→ **Testo**
Cucina

Vino. Nuove vie per la crescita del Groppello

Il Consorzio presenta la ricerca sui cloni per perseguire i diversi possibili obiettivi.
AA

Adesso è chiaro: i Groppelli bresciani sono due e solo due. Lo dice l'esame del Dna. Si tratta del Groppello Gentile, del quale il Groppellone è una variante, e il Groppello di Mocasina che è gemello del Groppello di Santo Stefano. Ma i cloni dei due Groppello (che sono parenti piuttosto alla lontana) sono decine.
Se per la storia enologica, dopo tante cose diverse dette e scritte, si è fatta chiarezza e questo è un punto d'arrivo, per chi deve fare il vino si tratta di un punto di partenza. Anzi è l'incipit di una storia che potrebbe portare al reimpianto di parecchi ettari di vigna in Valtenesi.
Siccome gli esami non finiscono mai e, forse, anche in questo caso ci vorranno dieci anni per vedere risultati concreti, da portare con orgoglio nel bicchiere, e almeno altri tre anni di rilevi in campagna e cantina (se ci saranno gli indispensabili fondi della Regione), ma per il Groppello questo 2011 sarà un anno decisamente importante, una sorta di anno zero. Adesso il più autoctono dei vitigni bresciani comincia a fare sul serio: alle sensazioni e alle intuizioni (spesso molto personali) si sostituisce la scienza.

→ **Domande sul testo**
1. Rispondi alle seguenti domande sull'articolo sul Groppello:
(a) Secondo l'esame del Dna, quanti sono i Groppelli bresciani?
(b) Di quale Groppello il Groppellone è una variante?
(c) In quale zona potrebbe avvenire il reimpianto di parecchi ettari di vigna?
2. Secondo l'articolo sul Groppello, perché il 2011 sarà per questo vitigno una sorta di anno zero?
3. Scrivi il seguito dell'articolo sul Groppello, riprendendo dopo l'ultima frase.

Voci di dati archiviate:
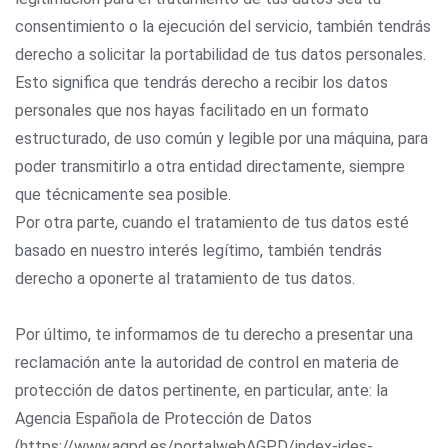
consentimiento o la ejecución del servicio, también tendrás
derecho a solicitar la portabilidad de tus datos personales.
Esto significa que tendrás derecho a recibir los datos
personales que nos hayas facilitado en un formato
estructurado, de uso común y legible por una máquina, para
poder transmitirlo a otra entidad directamente, siempre
que técnicamente sea posible.
Por otra parte, cuando el tratamiento de tus datos esté
basado en nuestro interés legítimo, también tendrás
derecho a oponerte al tratamiento de tus datos.
Por último, te informamos de tu derecho a presentar una
reclamación ante la autoridad de control en materia de
protección de datos pertinente, en particular, ante: la
Agencia Española de Protección de Datos
(https://www.agpd.es/portalwebAGPD/index-ides-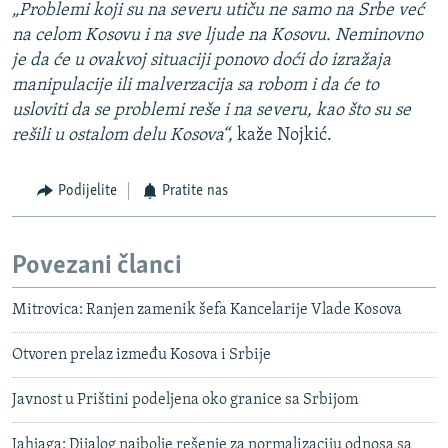
„Problemi koji su na severu utiču ne samo na Srbe već
na celom Kosovu i na sve ljude na Kosovu. Neminovno
je da će u ovakvoj situaciji ponovo doći do izražaja
manipulacije ili malverzacija sa robom i da će to
usloviti da se problemi reše i na severu, kao što su se
rešili u ostalom delu Kosova“,
kaže Nojkić.
Podijelite
Pratite nas
Povezani članci
Mitrovica: Ranjen zamenik šefa Kancelarije Vlade Kosova
Otvoren prelaz između Kosova i Srbije
Javnost u Prištini podeljena oko granice sa Srbijom
Jahjaga: Dijalog najbolje rešenje za normalizaciju odnosa sa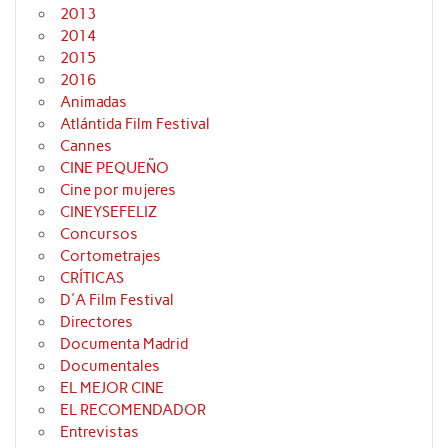
2013
2014
2015
2016
Animadas
Atlántida Film Festival
Cannes
CINE PEQUEÑO
Cine por mujeres
CINEYSEFELIZ
Concursos
Cortometrajes
CRÍTICAS
D'A Film Festival
Directores
Documenta Madrid
Documentales
EL MEJOR CINE
EL RECOMENDADOR
Entrevistas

→ **Elenco delle risposte**
1.
(a) Due, e solo due.
(b) Del Groppello Gentile.
(c) In Valtenesi.

2. Da quell'anno il Groppello comincia a fare sul serio. Alle sensazioni e alle intuizioni, spesso molto personali, si sostituisce la scienza.

3.
Negli ultimi giorni del 2010 il Consorzio Garda Classico ha presentato agli associati lo studio commissionato dal Consorzio al Centro vitivinicolo provinciale che per tre anni (il 2007, 2008 e 2009) ha studiato il comportamento di vari cloni di Groppello in diverse zone e quindi ha sperimentato varie tecniche di vinificazione dei campioni in purezza. Un lavoro imponente, come testimoniano i grafici proposti a corredo dello studio, ricavati sia per via analitica sia grazie ad un panel di degustazione. Un lavoro che però, ha detto il coordinatore del progetto, l'agronomo Marco Tonni, che non dice come si deve coltivare l'uva di Groppello e come la si deve vinificare, ma dice quali risultati si ottengono usando un certo clone e quali altri si ottengono cambiando tecnica di vinificazione.
Ogni azienda dovrà poi ripensare agli obiettivi, anche di mercato, che si propone e adeguare il vigneto e la cantina. Come dice il presidente del Consorzio Sante Bonomo, ogni azienda potrà fare le sue scelte in modo davvero oculato e ragionato.
Lo studio inciderà fortemente anche sul futuro del Rosso della Valtenesi che ha nel Groppello il suo asse portante (è di norma il 70%). Un vino che dalla prossima vendemmia (così almeno spera il presidente Bonomo) dovrebbe vedere approvato il nuovo disciplinare.
Ma veniamo allo studio. La tentazione di semplificare è forte (quanto rischiosa). Il clone che da risultati di maggiore soddisfazione in termini di piacevolezza, colore, intensità è il VCR11. La tecnica di vinificazione che è risultata migliore è quella che prevede una macerazione post fermentazione. Tutti allora su quella strada? Pare proprio di no, anche se è certo che chi punta sul Chiaretto sceglierà viti adatte e chi desidera un vino più robusto farà altre scelte.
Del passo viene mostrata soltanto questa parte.